Let $\{q_n^{(k)}\}$ be a finite collection of rational numbers in $[0,t]$ for each $k$. Assume that as $k$ increases it increases to $\mathbb{Q}\cap[0,t]$. Assume also that for each $k$ we have $q_n^{(k)}<q_{n+1}^{(k)}$. For each $k$ look at the simple function $s_k$
$$s_k (s) = \sum\limits_{i=0}^{N_k-1} \text{sign}(B_{q_i^{(k)}})1_{[q_i^{(k)}, q_{i+1}^{(k)},)}(s).$$
$N_k$ is the number of rational numbers in our partition for each $k$. Assume always that $q_0^{(k)}=0, q_{N_k}^{(k)}=t$.
Since the lebesgue measure of the zeros of a brownian motion is zero a.s., and that we have a countable number of rational numbers, and that the Brownian motion is continuous, we have that a.s. $s_k$ converges to $\text{sign}(B_s)$ lebesgue a.e.. We have that $\omega$-wise $\int_0^t |s_k(t,\omega)-\text{sign}(B_s(\omega))|^2 dt$ converges to zero by the dominated convergence theorem.

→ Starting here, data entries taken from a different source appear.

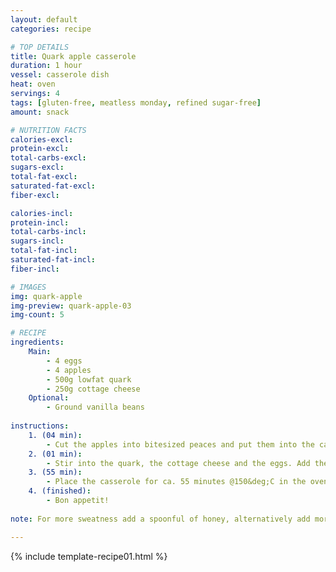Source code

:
 ```yaml
---
layout: default
categories: recipe

# TOP DETAILS
title: Quark apple casserole
duration: 1 hour
vessel: casserole dish
heat: oven
servings: 4
tags: [gluten-free, meatless monday, refined sugar-free]
amount: snack

# NUTRITION FACTS
calories-excl: 
protein-excl: 
total-carbs-excl: 
sugars-excl: 
total-fat-excl:
saturated-fat-excl: 
fiber-excl: 

calories-incl: 
protein-incl: 
total-carbs-incl: 
sugars-incl: 
total-fat-incl:
saturated-fat-incl: 
fiber-incl: 

# IMAGES
img: quark-apple
img-preview: quark-apple-03
img-count: 5

# RECIPE
ingredients:
    Main:
        - 4 eggs
        - 4 apples
        - 500g lowfat quark
        - 250g cottage cheese
    Optional:
        - Ground vanilla beans
        
instructions:
    1. (04 min): 
        - Cut the apples into bitesized peaces and put them into the casserole dish.
    2. (01 min): 
        - Stir into the quark, the cottage cheese and the eggs. Add the optional ground Vanilla beans.
    3. (55 min):
        - Place the casserole for ca. 55 minutes @150&deg;C in the oven.
    4. (finished): 
        - Bon appetit!
  
note: For more sweatness add a spoonful of honey, alternatively add more apples or a banana.

---
```

<!--more-->

{% include template-recipe01.html %}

Again by the dominated convergence theorem we have that $E[\int_0^t |s_k(t,\omega)-\text{sign}(B_s(\omega))|^2 dt]$ converges to zero.

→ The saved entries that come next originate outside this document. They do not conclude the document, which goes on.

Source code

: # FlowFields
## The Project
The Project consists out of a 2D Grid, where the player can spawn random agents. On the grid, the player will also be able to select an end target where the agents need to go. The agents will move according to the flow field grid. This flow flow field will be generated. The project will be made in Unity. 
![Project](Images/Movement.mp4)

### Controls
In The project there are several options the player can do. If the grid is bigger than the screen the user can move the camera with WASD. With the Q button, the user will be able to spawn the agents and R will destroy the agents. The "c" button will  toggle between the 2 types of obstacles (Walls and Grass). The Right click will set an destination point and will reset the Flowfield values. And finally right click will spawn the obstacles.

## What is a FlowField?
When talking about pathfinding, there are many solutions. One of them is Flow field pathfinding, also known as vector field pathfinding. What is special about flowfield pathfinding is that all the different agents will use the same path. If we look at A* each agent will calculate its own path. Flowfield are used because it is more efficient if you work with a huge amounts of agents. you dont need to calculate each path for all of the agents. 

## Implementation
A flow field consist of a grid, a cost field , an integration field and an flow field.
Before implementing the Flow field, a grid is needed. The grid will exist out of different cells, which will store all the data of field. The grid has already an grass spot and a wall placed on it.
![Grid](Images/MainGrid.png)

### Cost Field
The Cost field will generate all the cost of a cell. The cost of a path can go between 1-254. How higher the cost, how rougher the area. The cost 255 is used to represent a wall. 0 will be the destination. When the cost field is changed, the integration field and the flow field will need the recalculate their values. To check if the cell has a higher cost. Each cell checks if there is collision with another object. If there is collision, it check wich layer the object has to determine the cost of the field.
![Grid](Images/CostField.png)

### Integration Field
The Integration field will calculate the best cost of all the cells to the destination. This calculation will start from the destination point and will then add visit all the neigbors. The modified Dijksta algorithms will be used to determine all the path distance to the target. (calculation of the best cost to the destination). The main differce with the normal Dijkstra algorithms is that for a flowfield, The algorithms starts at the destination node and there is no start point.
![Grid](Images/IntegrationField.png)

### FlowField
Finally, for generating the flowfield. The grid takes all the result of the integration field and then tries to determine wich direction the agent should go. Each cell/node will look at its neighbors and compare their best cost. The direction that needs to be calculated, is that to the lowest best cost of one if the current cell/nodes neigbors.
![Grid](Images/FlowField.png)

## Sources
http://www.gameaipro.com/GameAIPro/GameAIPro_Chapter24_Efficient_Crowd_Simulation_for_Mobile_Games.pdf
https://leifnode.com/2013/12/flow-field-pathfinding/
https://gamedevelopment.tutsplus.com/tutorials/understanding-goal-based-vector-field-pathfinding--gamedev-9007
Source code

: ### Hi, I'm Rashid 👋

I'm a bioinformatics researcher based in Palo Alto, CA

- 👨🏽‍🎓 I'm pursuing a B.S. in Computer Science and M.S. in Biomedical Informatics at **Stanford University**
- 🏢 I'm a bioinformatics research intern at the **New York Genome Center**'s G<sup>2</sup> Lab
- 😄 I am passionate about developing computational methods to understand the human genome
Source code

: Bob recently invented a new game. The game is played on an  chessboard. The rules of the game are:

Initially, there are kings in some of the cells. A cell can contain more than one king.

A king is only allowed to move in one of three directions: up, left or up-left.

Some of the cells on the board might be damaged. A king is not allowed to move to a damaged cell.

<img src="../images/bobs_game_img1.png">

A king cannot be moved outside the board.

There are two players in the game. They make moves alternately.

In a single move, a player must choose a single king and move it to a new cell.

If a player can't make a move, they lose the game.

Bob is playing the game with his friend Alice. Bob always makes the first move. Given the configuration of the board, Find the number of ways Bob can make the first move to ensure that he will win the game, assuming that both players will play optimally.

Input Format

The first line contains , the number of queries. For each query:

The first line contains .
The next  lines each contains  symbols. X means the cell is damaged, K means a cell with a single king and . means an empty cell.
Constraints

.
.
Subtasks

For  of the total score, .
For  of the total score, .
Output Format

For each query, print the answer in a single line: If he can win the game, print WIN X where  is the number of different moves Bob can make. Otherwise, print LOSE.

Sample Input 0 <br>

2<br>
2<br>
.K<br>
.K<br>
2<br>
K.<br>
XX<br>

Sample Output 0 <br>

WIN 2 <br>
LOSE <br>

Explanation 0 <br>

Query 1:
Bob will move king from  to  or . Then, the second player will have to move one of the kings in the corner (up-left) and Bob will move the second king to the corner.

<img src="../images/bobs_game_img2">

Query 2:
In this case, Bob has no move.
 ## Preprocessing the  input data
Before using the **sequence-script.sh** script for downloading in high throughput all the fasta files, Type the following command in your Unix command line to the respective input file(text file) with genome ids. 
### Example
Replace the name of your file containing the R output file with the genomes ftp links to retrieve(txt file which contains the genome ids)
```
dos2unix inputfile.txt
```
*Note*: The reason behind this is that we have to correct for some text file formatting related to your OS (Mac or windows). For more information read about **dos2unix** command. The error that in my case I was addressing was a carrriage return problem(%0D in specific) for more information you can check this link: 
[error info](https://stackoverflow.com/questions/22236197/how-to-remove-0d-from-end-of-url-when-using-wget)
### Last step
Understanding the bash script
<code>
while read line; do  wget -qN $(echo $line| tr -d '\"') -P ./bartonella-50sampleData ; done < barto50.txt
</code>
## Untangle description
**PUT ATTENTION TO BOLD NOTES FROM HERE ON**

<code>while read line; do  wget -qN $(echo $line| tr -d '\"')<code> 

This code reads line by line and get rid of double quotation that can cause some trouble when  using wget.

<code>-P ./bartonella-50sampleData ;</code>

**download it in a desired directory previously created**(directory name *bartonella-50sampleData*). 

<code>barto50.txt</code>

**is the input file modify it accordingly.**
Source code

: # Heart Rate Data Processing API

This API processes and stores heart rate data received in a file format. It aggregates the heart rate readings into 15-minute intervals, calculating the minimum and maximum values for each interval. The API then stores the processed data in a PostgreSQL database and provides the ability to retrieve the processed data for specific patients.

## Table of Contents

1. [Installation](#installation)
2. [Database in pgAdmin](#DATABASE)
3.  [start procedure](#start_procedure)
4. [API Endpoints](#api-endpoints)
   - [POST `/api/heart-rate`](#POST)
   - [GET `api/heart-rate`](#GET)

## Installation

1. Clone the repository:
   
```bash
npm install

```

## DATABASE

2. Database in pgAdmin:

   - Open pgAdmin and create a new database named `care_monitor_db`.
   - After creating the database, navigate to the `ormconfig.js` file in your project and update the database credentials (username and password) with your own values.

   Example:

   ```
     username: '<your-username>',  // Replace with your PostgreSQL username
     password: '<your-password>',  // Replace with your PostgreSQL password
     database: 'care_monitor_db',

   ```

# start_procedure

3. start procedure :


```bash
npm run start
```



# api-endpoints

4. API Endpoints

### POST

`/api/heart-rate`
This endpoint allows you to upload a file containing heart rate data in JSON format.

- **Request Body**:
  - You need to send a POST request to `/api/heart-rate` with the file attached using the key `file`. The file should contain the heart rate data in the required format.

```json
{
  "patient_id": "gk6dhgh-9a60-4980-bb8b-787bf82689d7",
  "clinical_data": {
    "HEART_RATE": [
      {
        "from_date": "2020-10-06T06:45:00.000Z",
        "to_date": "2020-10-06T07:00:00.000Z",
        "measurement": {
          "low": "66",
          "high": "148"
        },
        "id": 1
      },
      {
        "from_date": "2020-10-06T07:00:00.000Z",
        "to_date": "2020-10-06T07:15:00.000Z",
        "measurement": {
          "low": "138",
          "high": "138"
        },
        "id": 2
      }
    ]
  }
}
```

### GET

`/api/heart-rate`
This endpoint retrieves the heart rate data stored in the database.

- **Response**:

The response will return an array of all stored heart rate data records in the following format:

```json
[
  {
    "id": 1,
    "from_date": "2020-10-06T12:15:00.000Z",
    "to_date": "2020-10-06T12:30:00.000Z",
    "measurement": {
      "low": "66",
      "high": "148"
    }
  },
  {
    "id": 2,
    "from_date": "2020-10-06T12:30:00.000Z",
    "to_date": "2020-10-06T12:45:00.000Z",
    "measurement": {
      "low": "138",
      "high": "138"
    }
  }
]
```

This means that we can use $s_k$ as the simple processes in the definition of the stochastic integral $\int_0^t \text{sign}(B_s)dX_s$.
So for each $k$ define $I_k$ as
$$\sum\limits_{i=0}^{N_k-1} \text{sign}(B_{q_i^{(k)}})(X_{q_{i+1}^{(k)}}-X_{q_{i}^{(k)}}).$$
From the stocahstic integral theory we have that $I_k$ converges in $L^2(\Omega)$ to $\int_0^t \text{sign}(B_s)dX_s$, and by taking a subsequence we can get a.s. convergence.
Now I come to a problem. We have that $(X_{q_{i+1}^{(k)}}-X_{q_{i}^{(k)}})$ is again a limit. This value is $\int\limits_{q_{i}^{(k)}}^{q_{i+1}^{(k)}} \text{sign}(B_s)dB_s$. If I again use the definition of a stochastic integral, I am working with two limits at the same time, and I am not able to make it work. Do you see how to solve this? Can you please help?